Si era all'altezza per educare i propri figli e, diventando maestre, i figli di tutta la società. Eppure non eravamo considerate capaci di autogestirci; di scegliere per noi cosa fosse meglio o peggio; di eleggere chi ci dovesse governare; di decidere cosa studiare e chi diventare da adulte; di essere rispettate lavorativamente. 
In poche parole, non eravamo considerate capaci di poter vivere e crescere alla pari insieme agli uomini.

Ed ecco che un 8 marzo arrivarono le ceste piene di mimose per le strade, che venivano regalate dalle donne ad altre donne.
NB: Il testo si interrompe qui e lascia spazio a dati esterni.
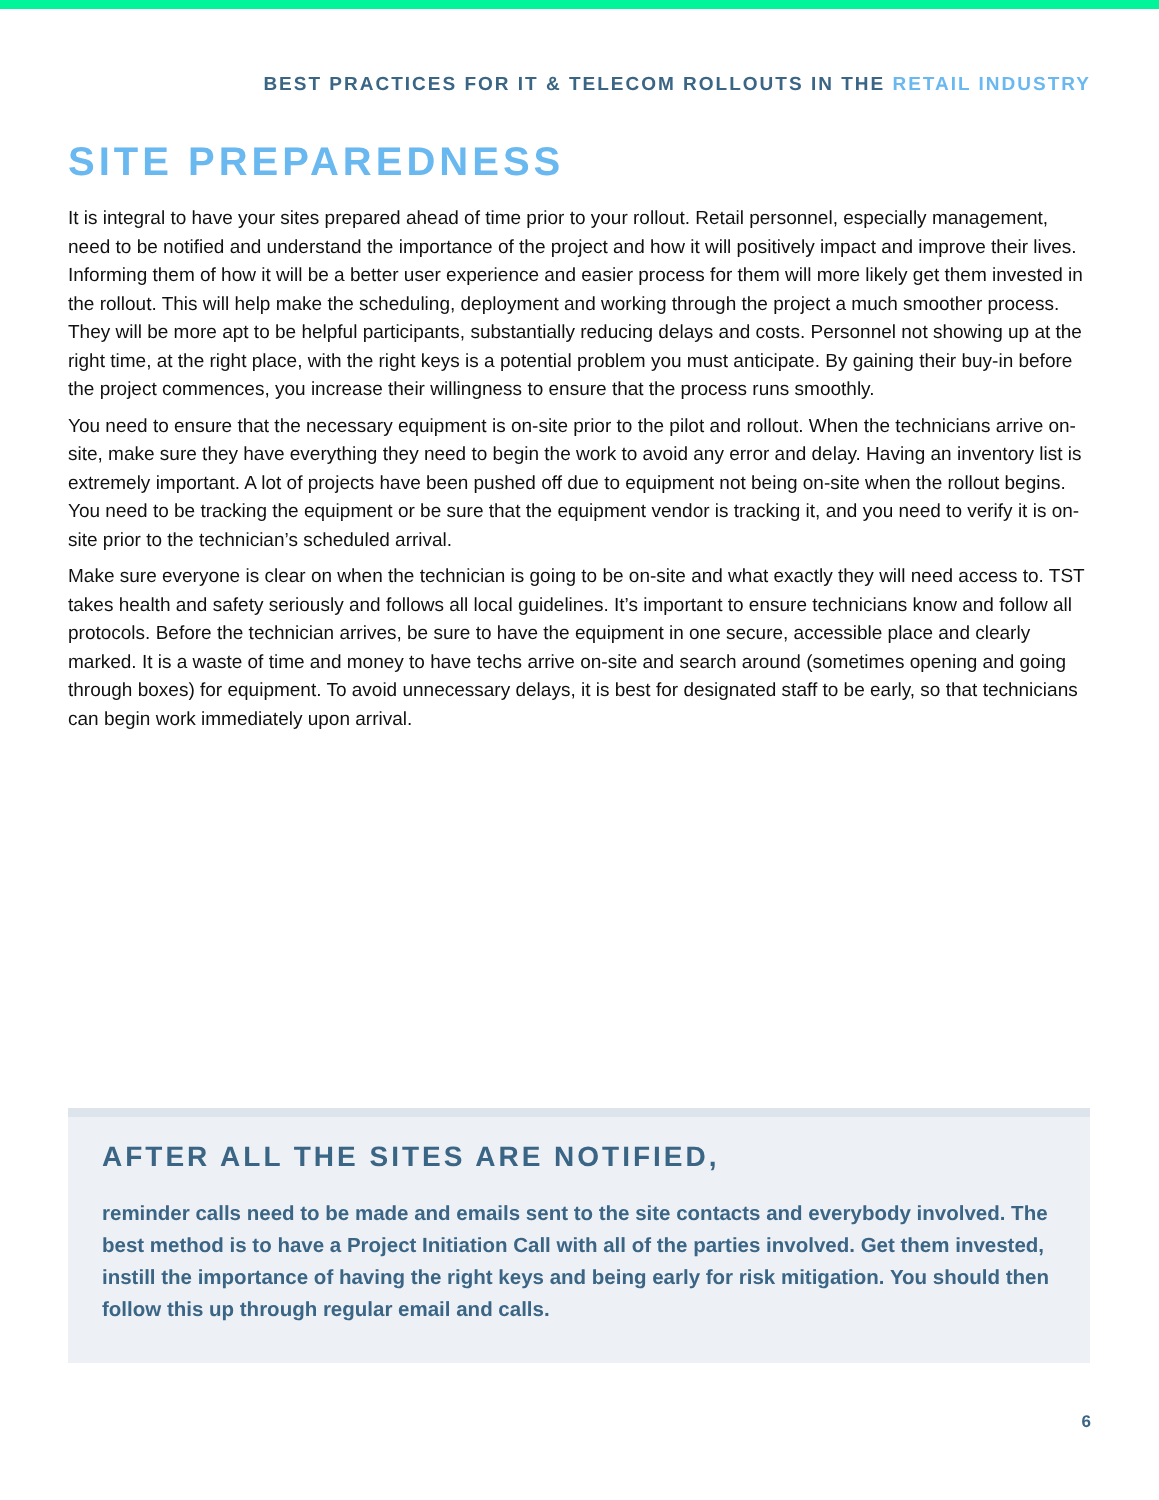BEST PRACTICES FOR IT & TELECOM ROLLOUTS IN THE RETAIL INDUSTRY
SITE PREPAREDNESS
It is integral to have your sites prepared ahead of time prior to your rollout. Retail personnel, especially management, need to be notified and understand the importance of the project and how it will positively impact and improve their lives. Informing them of how it will be a better user experience and easier process for them will more likely get them invested in the rollout. This will help make the scheduling, deployment and working through the project a much smoother process. They will be more apt to be helpful participants, substantially reducing delays and costs. Personnel not showing up at the right time, at the right place, with the right keys is a potential problem you must anticipate. By gaining their buy-in before the project commences, you increase their willingness to ensure that the process runs smoothly.
You need to ensure that the necessary equipment is on-site prior to the pilot and rollout. When the technicians arrive on-site, make sure they have everything they need to begin the work to avoid any error and delay. Having an inventory list is extremely important. A lot of projects have been pushed off due to equipment not being on-site when the rollout begins. You need to be tracking the equipment or be sure that the equipment vendor is tracking it, and you need to verify it is on-site prior to the technician’s scheduled arrival.
Make sure everyone is clear on when the technician is going to be on-site and what exactly they will need access to. TST takes health and safety seriously and follows all local guidelines. It’s important to ensure technicians know and follow all protocols. Before the technician arrives, be sure to have the equipment in one secure, accessible place and clearly marked. It is a waste of time and money to have techs arrive on-site and search around (sometimes opening and going through boxes) for equipment. To avoid unnecessary delays, it is best for designated staff to be early, so that technicians can begin work immediately upon arrival.
AFTER ALL THE SITES ARE NOTIFIED,
reminder calls need to be made and emails sent to the site contacts and everybody involved. The best method is to have a Project Initiation Call with all of the parties involved. Get them invested, instill the importance of having the right keys and being early for risk mitigation. You should then follow this up through regular email and calls.
6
Donne che si andavano riunendo in piazze e dove tutte riunite formavano dei girotondi colorati, festeggiando ed inneggiando alla bellezza di essere DONNE. Donne che si confrontavano dibattendo per far sentire le proprie voci, 
per chiedere l’eguaglianza, per far riconoscere i propri diritti.

Sento ancora quegli echi … e mi chiedo com’è che siamo arrivati ad oggi.
Mi chiedo che cosa ci sia sfuggito, perché se è vero che è stata fatta tanta strada in avanti è altresì vero che tanta si è ingarbugliata, perdendo di vista quelli che effettivamente erano i nostri intenti. Riconoscendo la grande diversità che esiste tra i due generi, ma rispettandoci reciprocamente, senza mai dover reprimere l’altro.

Vi auguro un buon 8 marzo pieno di mimose regalate e non comprate da nessuno. Un 8 marzo di riflessione e di discussioni per capire che si vuole diventare. Un 8 marzo di crescita per diventare una grande DONNA. Un 8 marzo senza consumismi, né cenette, né spogliarelli.  
Buon 8 marzo, da parte di chi ha creduto veramente in un grande cambiamento alla pari.